Would you please copy the part of the material below that opens with the line containing "vfov_deg: 53.1" and closes with the line containing "focal_35mm: 13"? Copy it exactly, and only it.

----- Data for this task -----

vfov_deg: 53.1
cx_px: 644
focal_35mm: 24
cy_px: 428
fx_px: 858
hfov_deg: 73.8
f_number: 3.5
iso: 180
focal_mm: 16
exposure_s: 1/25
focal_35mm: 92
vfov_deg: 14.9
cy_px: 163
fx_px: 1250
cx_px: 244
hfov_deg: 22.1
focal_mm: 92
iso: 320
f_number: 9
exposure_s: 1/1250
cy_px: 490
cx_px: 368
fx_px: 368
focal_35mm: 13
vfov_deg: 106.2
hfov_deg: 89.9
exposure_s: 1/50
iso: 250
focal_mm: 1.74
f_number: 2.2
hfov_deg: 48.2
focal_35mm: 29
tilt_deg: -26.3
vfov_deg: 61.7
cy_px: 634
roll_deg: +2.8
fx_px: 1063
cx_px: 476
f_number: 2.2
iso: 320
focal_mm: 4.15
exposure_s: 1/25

-----
----- Data for this task -----

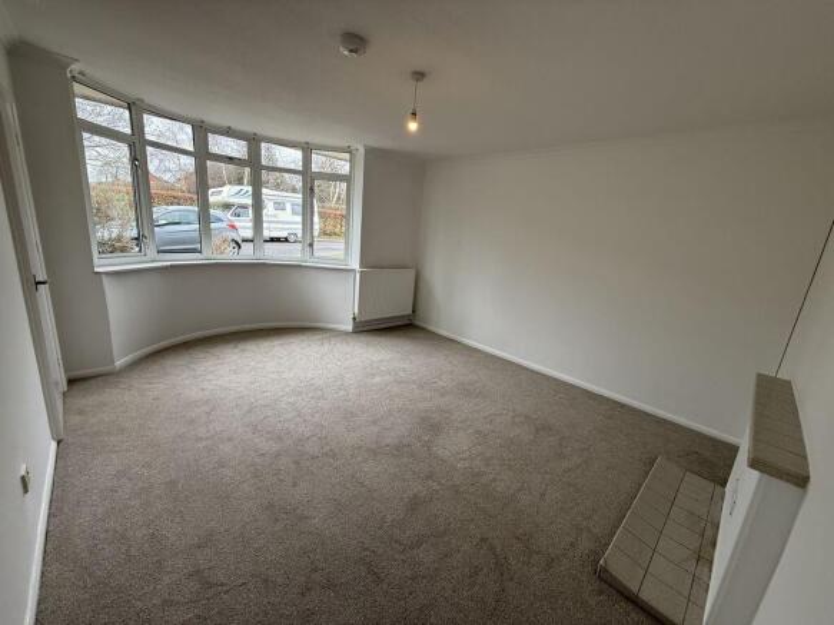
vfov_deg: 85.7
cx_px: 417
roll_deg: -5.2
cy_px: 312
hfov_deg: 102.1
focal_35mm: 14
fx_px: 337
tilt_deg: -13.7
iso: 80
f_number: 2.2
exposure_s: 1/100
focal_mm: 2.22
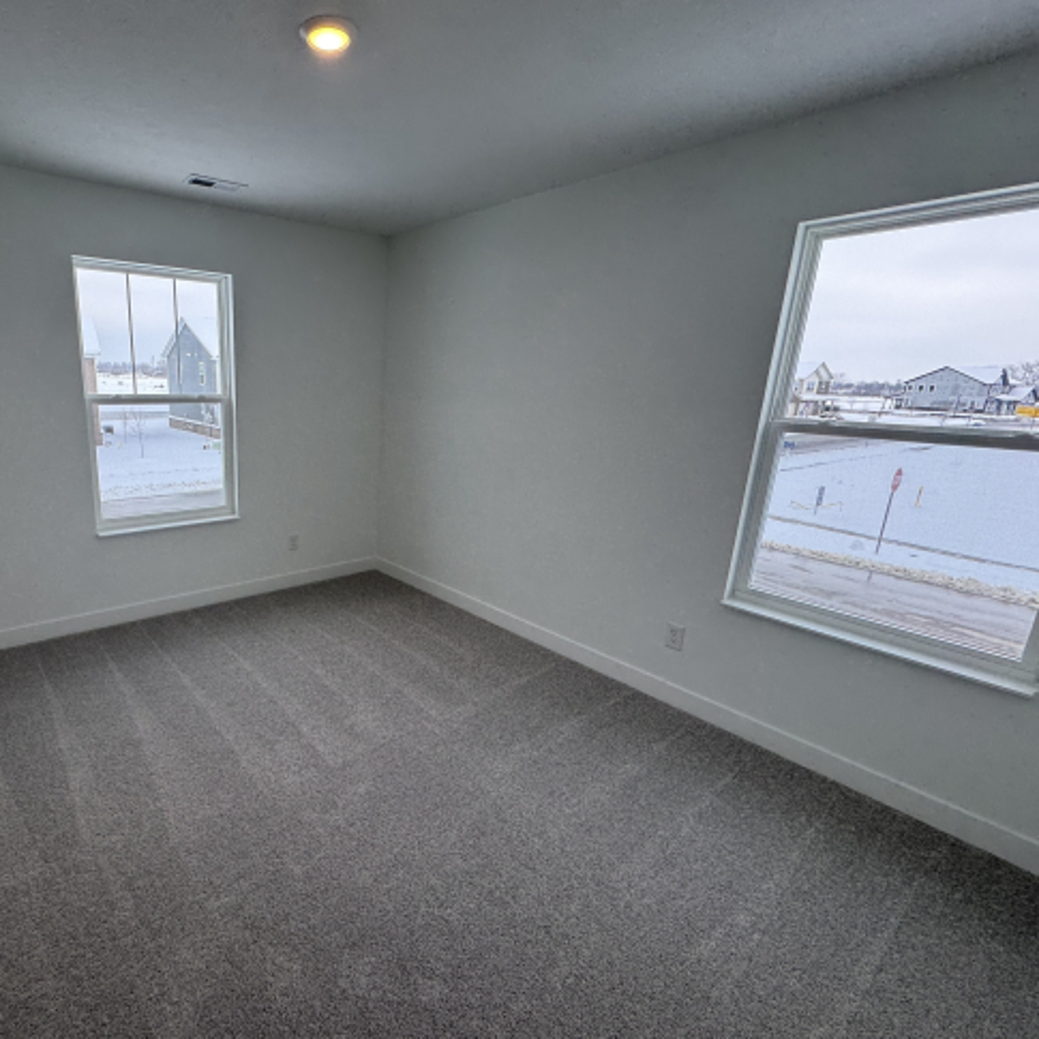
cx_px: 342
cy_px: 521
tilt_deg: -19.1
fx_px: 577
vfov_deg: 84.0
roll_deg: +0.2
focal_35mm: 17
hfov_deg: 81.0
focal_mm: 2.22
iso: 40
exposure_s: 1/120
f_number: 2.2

-----

▶ [Result of the task]
vfov_deg: 53.1
cx_px: 644
focal_35mm: 24
cy_px: 428
fx_px: 858
hfov_deg: 73.8
f_number: 3.5
iso: 180
focal_mm: 16
exposure_s: 1/25
focal_35mm: 92
vfov_deg: 14.9
cy_px: 163
fx_px: 1250
cx_px: 244
hfov_deg: 22.1
focal_mm: 92
iso: 320
f_number: 9
exposure_s: 1/1250
cy_px: 490
cx_px: 368
fx_px: 368
focal_35mm: 13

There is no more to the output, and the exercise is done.